Social Studies - 2019-20
GOVT.11a - Bill of Rights
The student will apply social science skills to understand civil liberties and civil rights by
a) examining the Bill of Rights, with emphasis on First Amendment freedoms;
Big Themes/Concepts: Change, Rights & Responsibilities
How has the Constitution lasted through changing times?
How can the judiciary balance individual rights with the common good?
Why are there ongoing struggles for civil rights?

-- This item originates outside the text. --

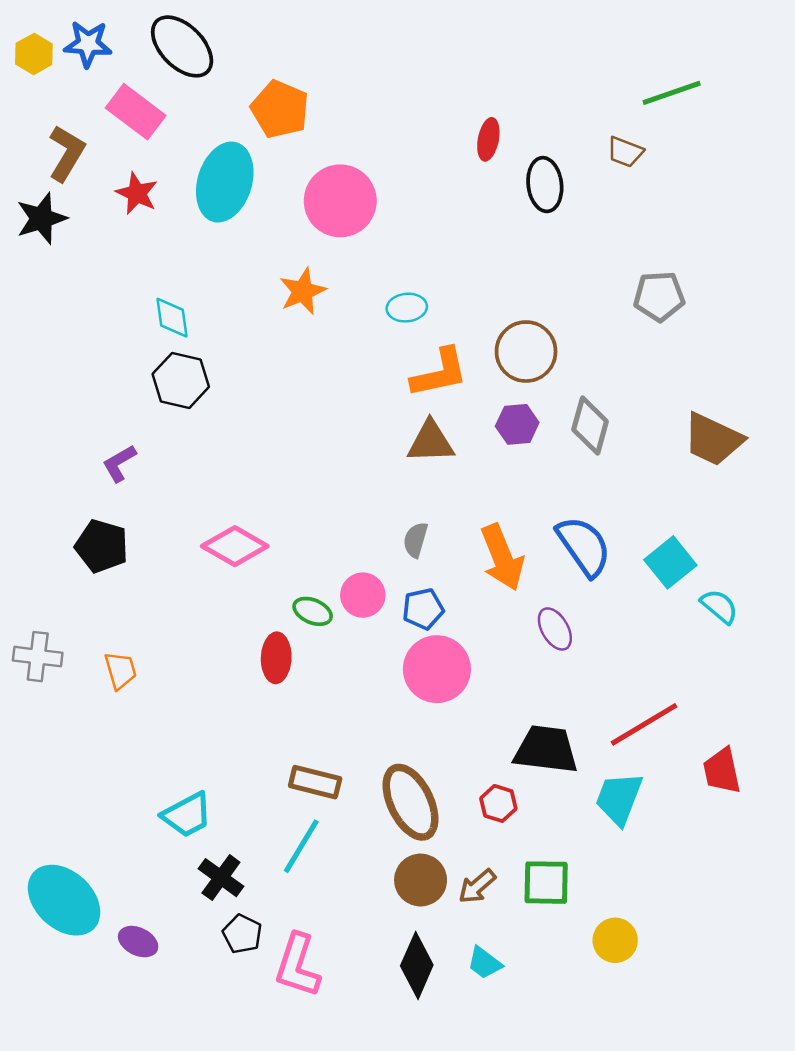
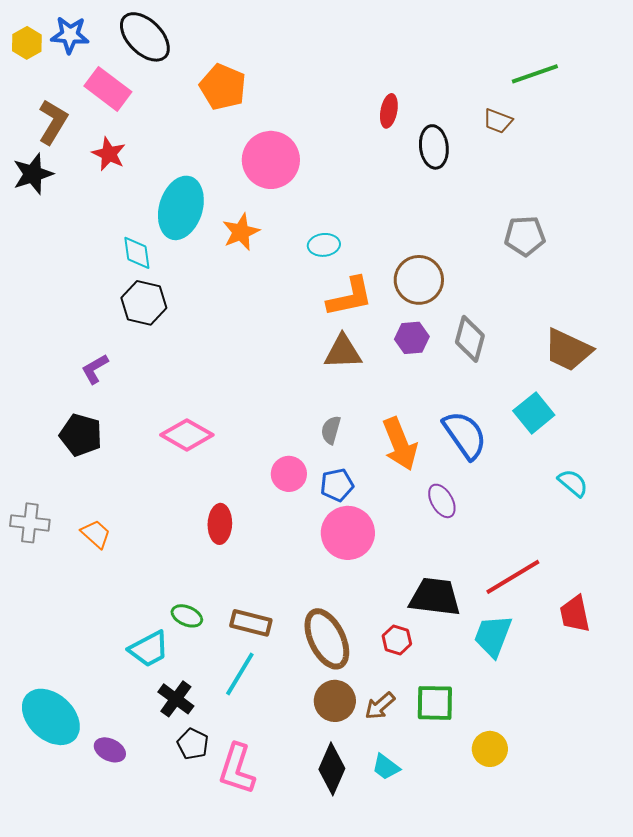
cyan ellipse: (225, 182) -> (181, 208), moved
cyan square: (670, 562) -> (534, 413), moved
green ellipse: (313, 611) -> (187, 616), moved
orange trapezoid: (121, 670) -> (96, 534), turned -32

UNDERSTANDING THE STANDARD
The first 10 amendments to the
Constitution of the United States,
known as the Bill of Rights, outline
American civil liberties.
Term to know
civil liberties: Freedoms upon which the government may not infringe
The Bill of Rights is composed of the first 10 amendments to the Constitution of the United States. The Bill of Rights guarantees the rights of individuals and expresses limitations on federal and state governments.
First Amendment freedoms
Religion: Government may not establish an official religion, endorse an official religion, or unduly interfere with the free exercise of religion.
Speech: Individuals are free to express their opinions and beliefs.
Press: The press is free to gather and publish information, including that which criticizes the government.
Assembly: Individuals may peacefully gather.
Petition: Individuals have the freedom to make their views known to public officials.
Rights of the accused
The Bill of Rights protects citizens from
o unreasonable search and seizures
o double jeopardy
o cruel and unusual punishment.
Citizens have rights beyond what is specifically listed in the Constitution of the United States.